Class of steam locomotives

État 42-001 to 42-020, was a class of 2-8-2 Tank locomotives of the Chemins de Fer de l'État.

==Design==
Studies were led in parallel with those of the 140 C. The 42-000s were of simple expansion with two cylinders and possessed the powerful fireboxes of the 140-100s. Although the fireboxes were excellent, the rest was of average quality with cylinders particularly of small diameter (250 mm). The Chemin de fer de l'État chose small wheels to give the engines the capacity for quick acceleration. The railway company was very satisfied with the engines as they were capable of hauling the heavy steel coaches.

==Construction==
This series of 20 engines, numbered 42-001 to 42-020, was built by Fives-Lille and was allocated to the Batignolles motive power depot. Although they were designed in 1913, production was delayed by World War I until 1923, when the Chemins de Fer de l'État took delivery.

==Service==
They were designed to serve in the western suburbs of Paris. In 1930, the engines were equipped with for push-pull operation. The driver could operate the engine from the driving cabin of a Voiture État à 2 étages carriage at the other end of the train, using compressed-air pipes. This saved much time at terminals. The engines were modified, primarily with the addition of a smoke deflector and a closed cab. The 42-000s were renumbered 3-141.TC 1 to 20 by the SNCF in 1938.

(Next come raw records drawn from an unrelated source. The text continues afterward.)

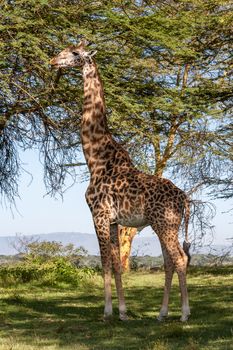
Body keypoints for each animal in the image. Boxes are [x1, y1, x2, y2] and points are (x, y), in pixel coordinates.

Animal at [49, 40, 191, 322]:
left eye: (74, 53)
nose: (53, 61)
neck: (95, 159)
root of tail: (183, 197)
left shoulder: (99, 214)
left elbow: (104, 262)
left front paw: (106, 312)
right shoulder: (114, 221)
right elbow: (116, 263)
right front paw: (123, 312)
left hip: (165, 223)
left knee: (180, 259)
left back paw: (183, 314)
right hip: (166, 225)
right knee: (169, 261)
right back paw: (161, 313)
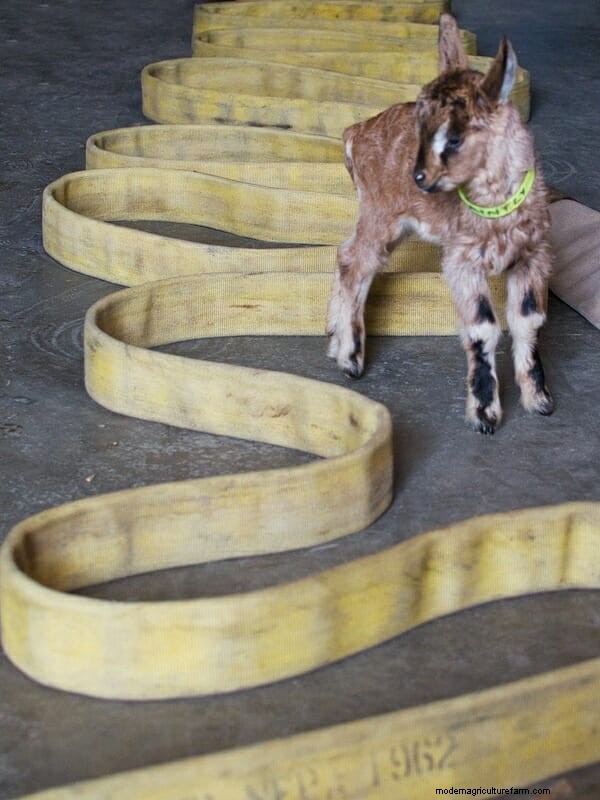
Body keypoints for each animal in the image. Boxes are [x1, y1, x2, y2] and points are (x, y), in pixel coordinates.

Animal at [327, 13, 554, 434]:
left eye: (455, 138)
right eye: (421, 127)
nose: (420, 178)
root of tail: (353, 135)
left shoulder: (533, 255)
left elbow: (528, 319)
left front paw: (539, 400)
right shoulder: (462, 259)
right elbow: (483, 326)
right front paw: (485, 415)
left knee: (347, 255)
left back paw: (335, 339)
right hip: (381, 211)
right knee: (356, 262)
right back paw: (350, 358)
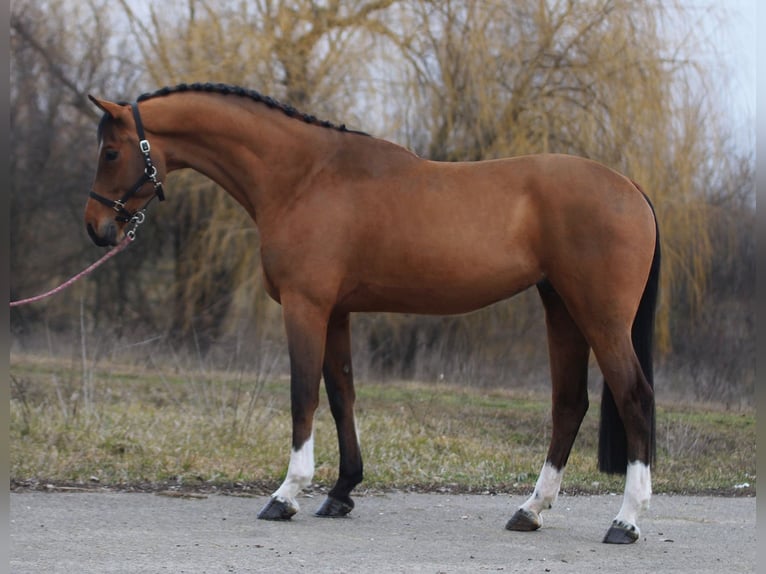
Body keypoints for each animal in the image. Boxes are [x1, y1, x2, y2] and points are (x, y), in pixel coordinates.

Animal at [82, 81, 660, 544]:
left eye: (110, 152)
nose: (96, 227)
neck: (304, 177)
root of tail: (631, 187)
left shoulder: (306, 307)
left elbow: (303, 395)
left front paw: (286, 494)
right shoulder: (336, 312)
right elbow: (342, 396)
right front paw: (341, 491)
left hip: (600, 318)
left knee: (634, 397)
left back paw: (626, 521)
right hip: (561, 310)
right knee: (569, 405)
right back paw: (531, 511)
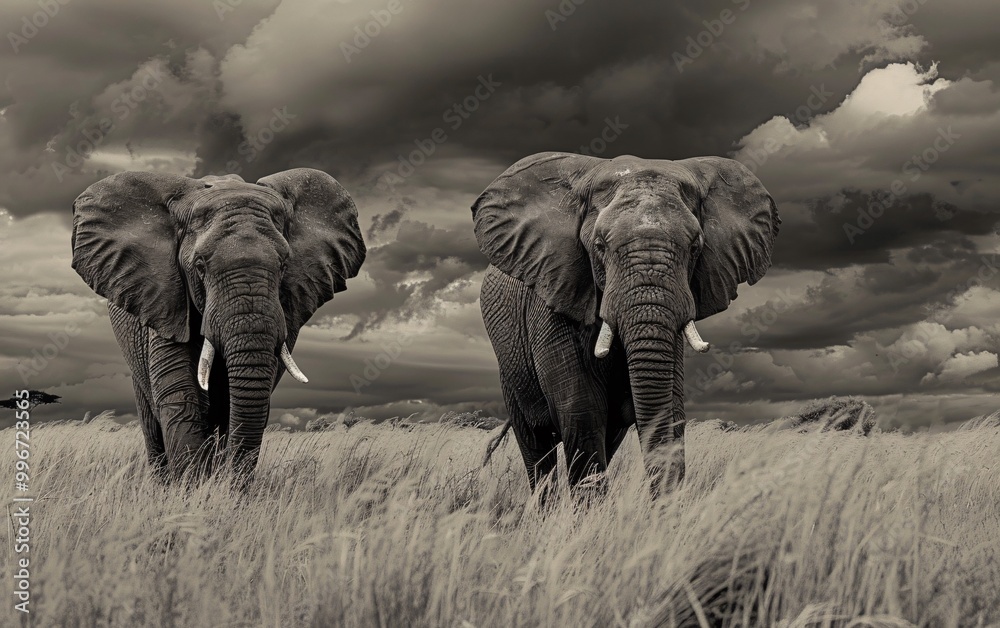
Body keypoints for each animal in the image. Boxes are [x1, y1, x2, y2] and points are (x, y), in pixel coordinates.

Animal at [71, 168, 365, 480]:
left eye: (285, 265)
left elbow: (234, 402)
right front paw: (192, 487)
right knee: (151, 421)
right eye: (200, 266)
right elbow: (183, 395)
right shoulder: (166, 300)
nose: (233, 482)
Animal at [474, 152, 779, 495]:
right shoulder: (554, 292)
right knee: (536, 446)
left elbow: (671, 405)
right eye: (599, 246)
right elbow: (581, 411)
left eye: (695, 247)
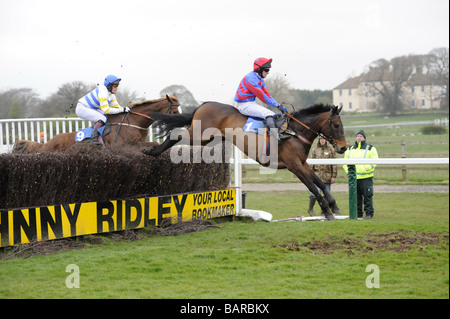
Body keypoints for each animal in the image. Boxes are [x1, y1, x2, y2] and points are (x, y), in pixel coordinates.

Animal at [13, 95, 180, 154]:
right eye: (174, 111)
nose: (180, 126)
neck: (132, 122)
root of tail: (47, 143)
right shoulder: (123, 145)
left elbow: (153, 143)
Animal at [142, 102, 346, 220]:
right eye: (336, 125)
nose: (343, 148)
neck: (294, 132)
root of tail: (204, 104)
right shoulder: (294, 166)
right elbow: (312, 186)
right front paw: (327, 211)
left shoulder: (303, 164)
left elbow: (320, 182)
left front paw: (334, 206)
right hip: (199, 134)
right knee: (176, 135)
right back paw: (152, 151)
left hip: (206, 138)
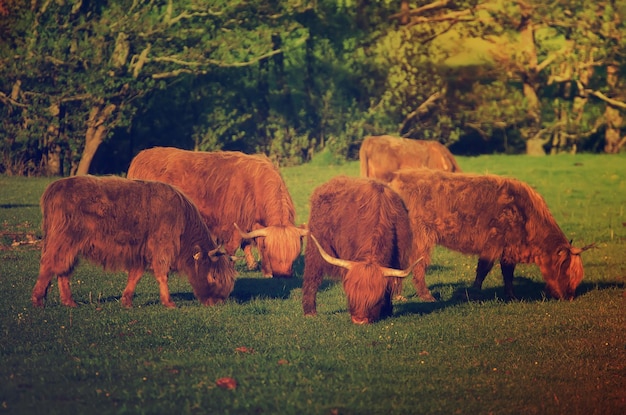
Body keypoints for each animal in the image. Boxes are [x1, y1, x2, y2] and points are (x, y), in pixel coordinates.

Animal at [29, 176, 234, 308]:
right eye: (214, 276)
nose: (217, 302)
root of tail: (56, 186)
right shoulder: (162, 247)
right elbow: (162, 275)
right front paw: (169, 302)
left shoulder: (141, 252)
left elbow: (135, 275)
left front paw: (126, 301)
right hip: (64, 239)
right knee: (50, 264)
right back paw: (38, 299)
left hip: (70, 244)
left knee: (63, 270)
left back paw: (69, 302)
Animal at [126, 147, 304, 280]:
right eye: (273, 252)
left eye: (295, 252)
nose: (283, 274)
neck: (255, 187)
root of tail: (140, 157)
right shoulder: (233, 223)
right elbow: (233, 246)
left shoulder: (251, 223)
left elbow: (249, 243)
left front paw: (257, 267)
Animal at [300, 176, 426, 324]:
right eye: (351, 295)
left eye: (375, 300)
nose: (359, 320)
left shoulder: (398, 260)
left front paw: (387, 311)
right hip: (314, 248)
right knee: (312, 276)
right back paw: (310, 312)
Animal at [386, 167, 588, 300]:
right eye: (568, 272)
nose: (569, 296)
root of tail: (396, 177)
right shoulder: (494, 241)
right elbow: (483, 268)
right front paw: (473, 292)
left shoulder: (509, 248)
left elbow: (508, 272)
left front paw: (511, 295)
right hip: (421, 237)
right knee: (417, 266)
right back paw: (426, 297)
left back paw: (398, 296)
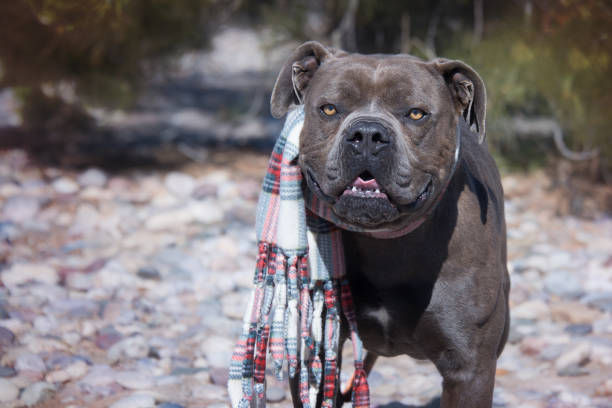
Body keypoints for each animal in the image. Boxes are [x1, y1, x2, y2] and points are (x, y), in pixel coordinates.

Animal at [270, 42, 510, 408]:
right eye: (329, 109)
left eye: (416, 113)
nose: (367, 134)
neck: (384, 242)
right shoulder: (316, 350)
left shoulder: (470, 369)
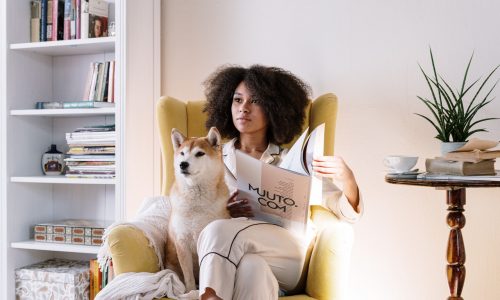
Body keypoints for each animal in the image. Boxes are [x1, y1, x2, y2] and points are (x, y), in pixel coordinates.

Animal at [167, 127, 231, 292]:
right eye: (182, 153)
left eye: (200, 153)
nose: (183, 164)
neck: (196, 203)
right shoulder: (182, 242)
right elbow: (188, 276)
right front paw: (190, 291)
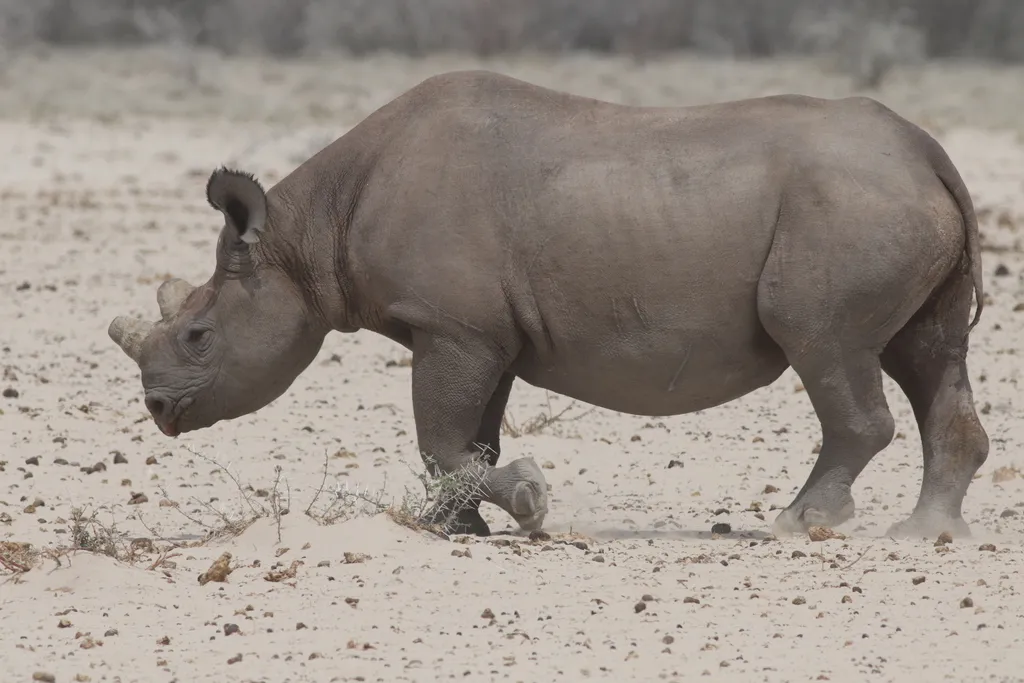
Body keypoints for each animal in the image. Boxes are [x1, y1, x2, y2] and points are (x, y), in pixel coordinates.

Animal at [108, 70, 989, 540]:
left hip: (850, 208)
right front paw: (459, 526)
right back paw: (925, 533)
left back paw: (800, 522)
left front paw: (526, 504)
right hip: (887, 202)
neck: (305, 235)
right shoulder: (481, 331)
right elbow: (470, 438)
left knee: (828, 347)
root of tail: (931, 151)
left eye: (197, 334)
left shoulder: (450, 325)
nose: (157, 408)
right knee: (928, 354)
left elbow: (442, 438)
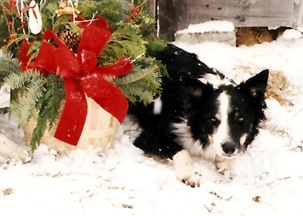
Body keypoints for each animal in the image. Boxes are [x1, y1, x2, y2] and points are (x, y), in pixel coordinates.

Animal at [129, 44, 270, 187]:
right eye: (212, 119)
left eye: (241, 118)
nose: (229, 149)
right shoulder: (150, 135)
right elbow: (182, 151)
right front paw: (191, 174)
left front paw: (225, 163)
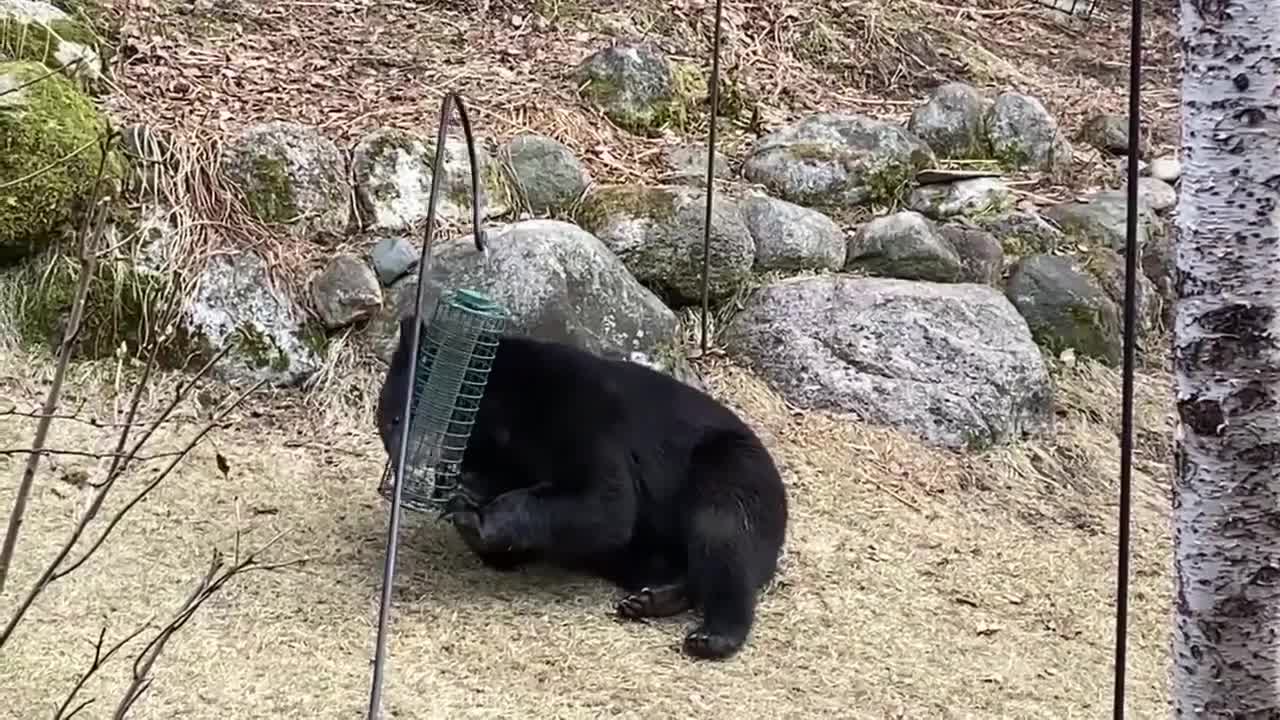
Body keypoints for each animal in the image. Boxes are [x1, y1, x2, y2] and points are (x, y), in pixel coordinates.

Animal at [373, 311, 783, 661]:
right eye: (391, 421)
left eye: (409, 418)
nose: (407, 470)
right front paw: (464, 497)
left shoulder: (580, 413)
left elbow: (604, 501)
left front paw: (475, 517)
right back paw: (652, 597)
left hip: (731, 470)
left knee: (723, 535)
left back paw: (712, 634)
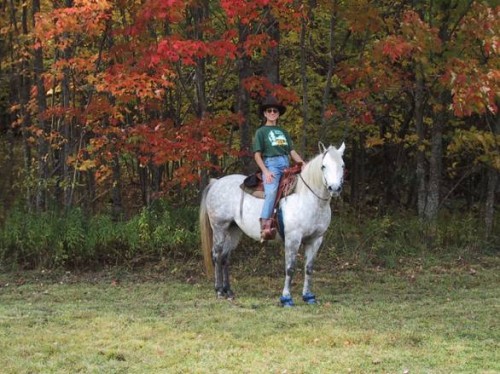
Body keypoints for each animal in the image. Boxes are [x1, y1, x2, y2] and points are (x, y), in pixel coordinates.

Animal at [197, 142, 346, 306]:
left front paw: (308, 296)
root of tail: (216, 183)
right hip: (219, 227)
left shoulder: (316, 240)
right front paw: (286, 298)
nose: (334, 188)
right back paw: (218, 291)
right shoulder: (293, 238)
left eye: (342, 165)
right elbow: (290, 268)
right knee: (217, 255)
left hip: (233, 230)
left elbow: (309, 268)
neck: (308, 199)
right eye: (323, 166)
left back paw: (228, 291)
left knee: (225, 257)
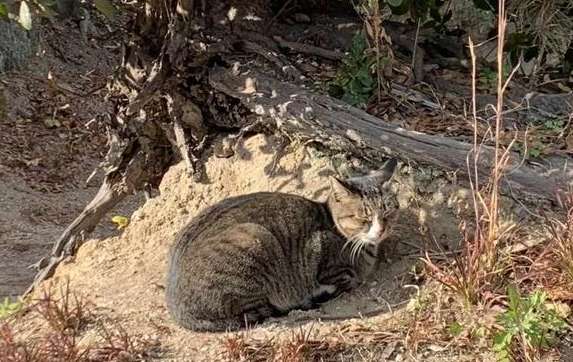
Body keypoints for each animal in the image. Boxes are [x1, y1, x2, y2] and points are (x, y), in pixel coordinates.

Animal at [164, 158, 398, 330]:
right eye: (364, 218)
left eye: (388, 213)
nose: (381, 230)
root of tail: (178, 311)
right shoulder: (323, 260)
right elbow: (347, 278)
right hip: (254, 239)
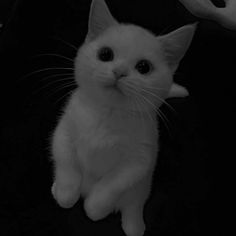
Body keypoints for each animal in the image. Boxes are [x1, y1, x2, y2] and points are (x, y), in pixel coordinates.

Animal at [50, 0, 196, 235]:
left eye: (143, 67)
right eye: (105, 54)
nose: (119, 71)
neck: (107, 115)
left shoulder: (139, 160)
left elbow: (113, 183)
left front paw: (94, 207)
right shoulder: (64, 130)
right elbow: (66, 161)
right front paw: (66, 193)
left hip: (140, 191)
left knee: (131, 208)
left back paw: (134, 226)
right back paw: (56, 188)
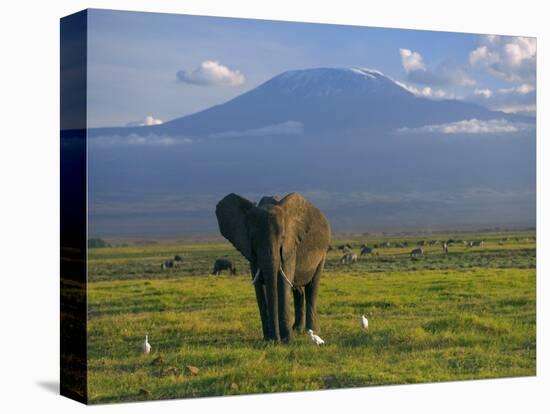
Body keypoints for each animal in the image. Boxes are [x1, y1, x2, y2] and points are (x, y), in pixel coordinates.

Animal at [218, 192, 332, 342]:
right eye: (253, 239)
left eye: (283, 237)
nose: (276, 339)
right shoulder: (252, 254)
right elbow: (259, 287)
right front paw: (269, 340)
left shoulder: (290, 246)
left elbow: (282, 283)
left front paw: (287, 341)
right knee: (298, 290)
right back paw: (297, 329)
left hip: (323, 252)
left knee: (312, 287)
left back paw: (311, 331)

The electrification of the Réseau Saint-Lazare moved the engines to Brittany. The last of the series were allocated to the St-Brieux depot and rented to the Société générale de chemins de fer et de transport automobile (CFTA) after Réseau Breton lines between Carhaix and Paimpol had been re-gauged from metre gauge to standard gauge. The last 141.TC was withdrawn in 1971.

==Preservation==
One locomotive has been preserved: 42-019, later SNCF 3-141.TC.19 (Fives-Lille 4328 of 1923) is preserved by AJECTA at the Musée vivant du chemin de fer in Longueville, Seine-et-Marne, and has been designated a Monument historique.